Jack M. Bert, MD, is adjunct clinical professor at the University of Minnesota School of Medicine in Maple Grove, Minn., and is Section Editor of Orthopedics Today’s Business of Orthopedics.
Disclosure: Bert is on the ACL, CPG guideline committee for the American Academy of Orthopaedic Surgeons.

References:
Brophy RH. Am J Sports Med. 2009;37(4):683-687. doi: 10.1177/0363546508328121.

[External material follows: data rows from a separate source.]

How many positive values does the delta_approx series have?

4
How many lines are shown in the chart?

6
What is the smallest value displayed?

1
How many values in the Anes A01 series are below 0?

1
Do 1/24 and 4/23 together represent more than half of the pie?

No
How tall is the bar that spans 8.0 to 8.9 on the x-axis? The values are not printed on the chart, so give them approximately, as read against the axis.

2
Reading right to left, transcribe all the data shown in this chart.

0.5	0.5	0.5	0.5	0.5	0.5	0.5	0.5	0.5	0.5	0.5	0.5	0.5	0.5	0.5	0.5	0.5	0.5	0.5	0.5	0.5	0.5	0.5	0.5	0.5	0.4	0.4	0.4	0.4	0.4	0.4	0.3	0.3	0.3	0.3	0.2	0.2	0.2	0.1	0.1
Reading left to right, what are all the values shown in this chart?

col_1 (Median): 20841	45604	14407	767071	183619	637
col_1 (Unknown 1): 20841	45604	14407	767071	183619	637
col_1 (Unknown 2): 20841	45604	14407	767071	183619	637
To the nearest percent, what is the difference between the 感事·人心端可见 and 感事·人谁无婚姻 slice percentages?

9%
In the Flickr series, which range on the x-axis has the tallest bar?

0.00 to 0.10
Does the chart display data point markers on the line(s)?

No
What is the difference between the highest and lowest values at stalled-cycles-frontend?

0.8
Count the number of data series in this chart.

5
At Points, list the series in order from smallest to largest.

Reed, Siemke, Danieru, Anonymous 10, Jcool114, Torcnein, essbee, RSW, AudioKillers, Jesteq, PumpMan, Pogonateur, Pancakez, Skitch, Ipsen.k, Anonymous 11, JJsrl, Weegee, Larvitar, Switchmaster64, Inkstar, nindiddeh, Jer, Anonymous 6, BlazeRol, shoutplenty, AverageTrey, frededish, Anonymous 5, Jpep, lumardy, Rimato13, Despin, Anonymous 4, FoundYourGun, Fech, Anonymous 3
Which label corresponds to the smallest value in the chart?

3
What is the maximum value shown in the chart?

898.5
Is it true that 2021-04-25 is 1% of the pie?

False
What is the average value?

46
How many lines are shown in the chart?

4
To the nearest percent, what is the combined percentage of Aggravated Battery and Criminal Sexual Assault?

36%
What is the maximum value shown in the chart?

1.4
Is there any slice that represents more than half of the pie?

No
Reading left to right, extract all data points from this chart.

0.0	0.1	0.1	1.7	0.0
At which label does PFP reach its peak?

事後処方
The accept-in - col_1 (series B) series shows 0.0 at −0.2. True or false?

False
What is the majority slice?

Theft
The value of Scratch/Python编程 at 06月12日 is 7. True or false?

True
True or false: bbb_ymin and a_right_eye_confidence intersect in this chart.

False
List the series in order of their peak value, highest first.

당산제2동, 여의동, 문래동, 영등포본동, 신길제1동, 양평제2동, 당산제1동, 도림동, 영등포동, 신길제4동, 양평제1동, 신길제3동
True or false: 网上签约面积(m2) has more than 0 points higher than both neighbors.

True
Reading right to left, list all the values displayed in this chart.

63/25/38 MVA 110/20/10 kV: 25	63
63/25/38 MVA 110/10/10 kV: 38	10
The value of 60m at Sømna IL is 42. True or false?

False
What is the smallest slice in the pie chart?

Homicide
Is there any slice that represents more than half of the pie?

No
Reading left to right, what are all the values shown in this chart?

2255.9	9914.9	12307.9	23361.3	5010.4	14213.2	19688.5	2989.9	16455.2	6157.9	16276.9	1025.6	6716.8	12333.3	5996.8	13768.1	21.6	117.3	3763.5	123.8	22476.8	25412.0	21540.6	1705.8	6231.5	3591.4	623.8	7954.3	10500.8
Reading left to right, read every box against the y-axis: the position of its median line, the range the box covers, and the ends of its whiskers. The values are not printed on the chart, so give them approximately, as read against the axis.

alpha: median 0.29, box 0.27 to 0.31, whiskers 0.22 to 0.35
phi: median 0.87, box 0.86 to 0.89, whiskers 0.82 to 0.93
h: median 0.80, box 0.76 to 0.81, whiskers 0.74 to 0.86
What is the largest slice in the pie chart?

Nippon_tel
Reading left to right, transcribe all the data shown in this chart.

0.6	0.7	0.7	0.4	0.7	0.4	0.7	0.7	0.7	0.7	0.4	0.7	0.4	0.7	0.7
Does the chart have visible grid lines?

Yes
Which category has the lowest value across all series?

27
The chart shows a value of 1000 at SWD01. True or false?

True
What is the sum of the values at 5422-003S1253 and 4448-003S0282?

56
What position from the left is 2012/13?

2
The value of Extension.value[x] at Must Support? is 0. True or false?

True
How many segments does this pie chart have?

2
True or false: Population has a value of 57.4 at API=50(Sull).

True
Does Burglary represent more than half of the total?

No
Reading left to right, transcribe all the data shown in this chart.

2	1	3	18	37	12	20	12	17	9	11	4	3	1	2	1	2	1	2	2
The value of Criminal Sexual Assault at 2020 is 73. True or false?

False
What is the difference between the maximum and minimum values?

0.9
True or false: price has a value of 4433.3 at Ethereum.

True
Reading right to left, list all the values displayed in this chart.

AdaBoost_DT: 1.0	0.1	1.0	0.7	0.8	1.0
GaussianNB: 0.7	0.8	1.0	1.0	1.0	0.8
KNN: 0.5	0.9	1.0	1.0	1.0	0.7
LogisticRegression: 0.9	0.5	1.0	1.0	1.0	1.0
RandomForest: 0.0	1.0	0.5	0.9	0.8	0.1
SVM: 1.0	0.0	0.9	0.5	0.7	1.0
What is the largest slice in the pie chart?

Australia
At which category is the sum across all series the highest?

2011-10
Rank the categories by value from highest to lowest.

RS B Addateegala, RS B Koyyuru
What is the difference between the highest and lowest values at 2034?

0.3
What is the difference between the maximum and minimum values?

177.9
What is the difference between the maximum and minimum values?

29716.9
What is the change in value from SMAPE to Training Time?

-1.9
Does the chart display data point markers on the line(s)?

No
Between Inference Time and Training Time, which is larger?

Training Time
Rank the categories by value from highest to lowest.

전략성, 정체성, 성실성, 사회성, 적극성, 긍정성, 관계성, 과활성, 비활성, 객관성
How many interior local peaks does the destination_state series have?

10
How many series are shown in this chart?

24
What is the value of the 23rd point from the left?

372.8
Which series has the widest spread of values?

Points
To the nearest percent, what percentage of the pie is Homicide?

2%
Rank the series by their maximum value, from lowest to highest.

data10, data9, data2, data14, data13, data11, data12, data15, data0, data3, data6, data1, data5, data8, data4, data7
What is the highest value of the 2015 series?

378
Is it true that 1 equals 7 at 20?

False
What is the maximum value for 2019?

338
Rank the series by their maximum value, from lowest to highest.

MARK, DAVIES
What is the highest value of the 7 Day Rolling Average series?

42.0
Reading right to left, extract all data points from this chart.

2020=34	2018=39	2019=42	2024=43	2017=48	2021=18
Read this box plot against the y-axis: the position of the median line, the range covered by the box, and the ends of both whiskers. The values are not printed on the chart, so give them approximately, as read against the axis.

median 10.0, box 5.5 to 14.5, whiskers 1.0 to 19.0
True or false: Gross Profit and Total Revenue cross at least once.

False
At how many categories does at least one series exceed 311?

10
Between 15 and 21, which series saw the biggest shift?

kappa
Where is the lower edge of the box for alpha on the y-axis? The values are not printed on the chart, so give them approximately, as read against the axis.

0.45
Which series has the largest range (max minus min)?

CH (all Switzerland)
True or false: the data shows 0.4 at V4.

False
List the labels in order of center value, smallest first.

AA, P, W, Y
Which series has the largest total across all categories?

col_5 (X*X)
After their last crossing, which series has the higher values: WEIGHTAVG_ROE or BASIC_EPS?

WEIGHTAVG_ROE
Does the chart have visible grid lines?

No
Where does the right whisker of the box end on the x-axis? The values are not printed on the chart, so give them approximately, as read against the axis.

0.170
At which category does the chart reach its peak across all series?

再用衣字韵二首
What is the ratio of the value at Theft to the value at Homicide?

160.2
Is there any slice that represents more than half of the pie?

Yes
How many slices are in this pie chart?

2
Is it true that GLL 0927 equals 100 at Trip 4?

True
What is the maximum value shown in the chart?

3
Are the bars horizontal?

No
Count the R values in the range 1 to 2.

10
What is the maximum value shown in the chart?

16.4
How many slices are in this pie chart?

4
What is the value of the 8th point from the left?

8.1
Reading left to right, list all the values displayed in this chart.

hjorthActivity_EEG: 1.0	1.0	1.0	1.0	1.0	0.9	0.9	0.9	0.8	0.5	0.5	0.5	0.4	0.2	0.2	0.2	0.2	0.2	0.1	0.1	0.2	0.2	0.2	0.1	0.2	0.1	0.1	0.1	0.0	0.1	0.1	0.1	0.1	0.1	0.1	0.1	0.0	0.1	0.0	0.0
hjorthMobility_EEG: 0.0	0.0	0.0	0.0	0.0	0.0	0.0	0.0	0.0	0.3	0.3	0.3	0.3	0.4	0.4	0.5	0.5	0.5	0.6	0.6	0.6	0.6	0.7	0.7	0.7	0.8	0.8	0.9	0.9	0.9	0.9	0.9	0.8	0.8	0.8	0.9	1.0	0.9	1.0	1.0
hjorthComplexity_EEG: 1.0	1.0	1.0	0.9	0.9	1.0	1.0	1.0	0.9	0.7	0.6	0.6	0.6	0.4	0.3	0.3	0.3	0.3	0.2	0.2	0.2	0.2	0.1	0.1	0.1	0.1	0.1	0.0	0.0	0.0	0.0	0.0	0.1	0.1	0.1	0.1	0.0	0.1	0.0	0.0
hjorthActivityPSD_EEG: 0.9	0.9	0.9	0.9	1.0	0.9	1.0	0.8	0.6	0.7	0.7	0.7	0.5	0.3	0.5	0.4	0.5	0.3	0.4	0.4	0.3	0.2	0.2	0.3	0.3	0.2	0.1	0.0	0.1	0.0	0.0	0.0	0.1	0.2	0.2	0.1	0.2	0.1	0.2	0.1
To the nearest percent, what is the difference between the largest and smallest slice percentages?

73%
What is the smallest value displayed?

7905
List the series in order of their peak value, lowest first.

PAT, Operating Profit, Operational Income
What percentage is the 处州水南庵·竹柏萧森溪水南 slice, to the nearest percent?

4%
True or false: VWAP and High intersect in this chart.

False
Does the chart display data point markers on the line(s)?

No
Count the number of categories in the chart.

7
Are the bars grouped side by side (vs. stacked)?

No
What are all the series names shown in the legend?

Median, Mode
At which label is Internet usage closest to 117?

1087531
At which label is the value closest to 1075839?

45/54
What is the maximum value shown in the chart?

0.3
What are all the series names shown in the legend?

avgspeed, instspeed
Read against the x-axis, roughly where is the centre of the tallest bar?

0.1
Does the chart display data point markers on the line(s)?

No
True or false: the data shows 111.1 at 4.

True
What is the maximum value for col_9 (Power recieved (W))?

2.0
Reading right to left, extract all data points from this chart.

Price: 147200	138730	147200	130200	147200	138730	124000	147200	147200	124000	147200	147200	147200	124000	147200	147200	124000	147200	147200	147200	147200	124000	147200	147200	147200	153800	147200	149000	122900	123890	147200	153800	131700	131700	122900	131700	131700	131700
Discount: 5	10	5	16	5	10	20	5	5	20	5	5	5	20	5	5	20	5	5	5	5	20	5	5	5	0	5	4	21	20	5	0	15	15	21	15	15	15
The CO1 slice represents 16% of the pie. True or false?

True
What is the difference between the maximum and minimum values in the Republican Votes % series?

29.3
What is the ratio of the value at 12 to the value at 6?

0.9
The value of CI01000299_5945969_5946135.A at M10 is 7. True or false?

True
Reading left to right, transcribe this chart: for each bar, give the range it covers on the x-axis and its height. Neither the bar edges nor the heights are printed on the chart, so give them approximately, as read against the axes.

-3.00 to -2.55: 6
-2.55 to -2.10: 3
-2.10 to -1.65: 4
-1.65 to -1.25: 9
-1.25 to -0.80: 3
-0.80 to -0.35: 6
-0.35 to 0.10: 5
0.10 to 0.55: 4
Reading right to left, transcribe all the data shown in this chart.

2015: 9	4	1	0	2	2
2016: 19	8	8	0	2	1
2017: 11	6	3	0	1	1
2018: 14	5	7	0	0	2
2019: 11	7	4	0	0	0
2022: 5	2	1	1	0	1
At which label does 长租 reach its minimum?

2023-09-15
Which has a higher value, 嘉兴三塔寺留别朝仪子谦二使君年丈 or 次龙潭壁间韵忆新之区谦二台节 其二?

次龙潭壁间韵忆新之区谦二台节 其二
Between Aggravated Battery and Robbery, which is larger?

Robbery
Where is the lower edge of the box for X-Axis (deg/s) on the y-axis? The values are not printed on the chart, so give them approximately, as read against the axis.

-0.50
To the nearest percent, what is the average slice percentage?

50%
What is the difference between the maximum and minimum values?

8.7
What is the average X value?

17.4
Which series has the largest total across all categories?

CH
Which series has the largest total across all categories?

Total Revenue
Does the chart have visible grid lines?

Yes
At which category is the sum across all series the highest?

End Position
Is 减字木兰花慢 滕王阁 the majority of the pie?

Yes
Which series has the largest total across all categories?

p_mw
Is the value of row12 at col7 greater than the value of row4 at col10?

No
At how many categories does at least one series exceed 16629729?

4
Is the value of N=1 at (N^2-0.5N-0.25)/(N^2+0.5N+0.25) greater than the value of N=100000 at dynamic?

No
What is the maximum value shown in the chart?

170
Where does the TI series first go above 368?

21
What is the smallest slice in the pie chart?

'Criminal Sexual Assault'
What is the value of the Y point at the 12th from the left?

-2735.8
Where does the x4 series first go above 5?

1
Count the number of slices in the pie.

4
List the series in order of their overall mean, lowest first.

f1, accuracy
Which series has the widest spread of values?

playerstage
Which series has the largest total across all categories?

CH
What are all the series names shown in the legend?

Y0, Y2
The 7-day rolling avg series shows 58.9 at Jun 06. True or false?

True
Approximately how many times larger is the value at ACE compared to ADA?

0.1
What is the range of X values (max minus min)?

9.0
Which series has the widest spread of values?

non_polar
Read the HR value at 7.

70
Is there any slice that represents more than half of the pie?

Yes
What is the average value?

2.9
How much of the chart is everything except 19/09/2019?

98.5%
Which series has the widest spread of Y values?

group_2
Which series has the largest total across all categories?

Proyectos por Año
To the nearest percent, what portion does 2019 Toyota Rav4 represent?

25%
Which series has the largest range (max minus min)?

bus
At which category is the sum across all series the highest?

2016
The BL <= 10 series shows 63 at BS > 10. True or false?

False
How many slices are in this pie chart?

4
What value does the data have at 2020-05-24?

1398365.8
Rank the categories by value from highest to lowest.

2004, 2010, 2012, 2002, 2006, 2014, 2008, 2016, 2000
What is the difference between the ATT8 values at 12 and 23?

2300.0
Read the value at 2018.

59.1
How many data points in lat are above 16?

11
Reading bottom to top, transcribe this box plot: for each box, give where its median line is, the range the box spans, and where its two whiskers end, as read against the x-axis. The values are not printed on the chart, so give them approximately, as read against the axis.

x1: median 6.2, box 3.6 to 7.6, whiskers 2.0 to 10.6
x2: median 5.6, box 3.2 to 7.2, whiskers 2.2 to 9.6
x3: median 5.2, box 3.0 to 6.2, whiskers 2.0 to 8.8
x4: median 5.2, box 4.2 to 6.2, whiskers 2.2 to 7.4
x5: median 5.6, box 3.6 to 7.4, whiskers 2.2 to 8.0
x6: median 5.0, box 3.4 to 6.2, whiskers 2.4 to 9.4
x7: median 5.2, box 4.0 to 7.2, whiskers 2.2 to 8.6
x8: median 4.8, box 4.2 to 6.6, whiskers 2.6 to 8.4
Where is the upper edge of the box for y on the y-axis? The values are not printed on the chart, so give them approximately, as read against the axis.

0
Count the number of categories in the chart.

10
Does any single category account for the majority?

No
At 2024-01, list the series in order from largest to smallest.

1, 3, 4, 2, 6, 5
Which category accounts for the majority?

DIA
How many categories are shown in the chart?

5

Farrow LD. Paper #65. Presented at: Arthroscopy Association of North America Annual Meeting; May 16-19, 2012; Orlando, Fla.
Genuario JW. Am J Sports Med. 2012;40(2):307-314. doi:10.1177/0363546511426088.
Li H. Am J Sports Med. 2012;40(7):1519-1526. doi: 10.1177/0363546512443050.
Nakata K. Arthroscopy. 2008 Mar;24(3):285-91. doi: 10.1016/j.arthro.2007.09.007.
Pallis M. Am J Sports Med. Published online before print April 24, 2012. doi:10.1177/0363546512443945.
Schwingler PM. Arthroscopy. 2012;28(6)Suppl1:e36-e37. doi: 10.1016/j.arthro.2012.04.127.
Sun K. Arthroscopy. 2011;27(9):1195-1202. doi: 10.1016/j.arthro.2011.03.083.
Taylor DC. Am J Sports Med. 2009; 37(10):1946-1957. doi: 10.1177/0363546509339577.
Van Eck CF. Am J Sports Med. 2012;40(4):800-807. doi: 10.1177/0363546511432545.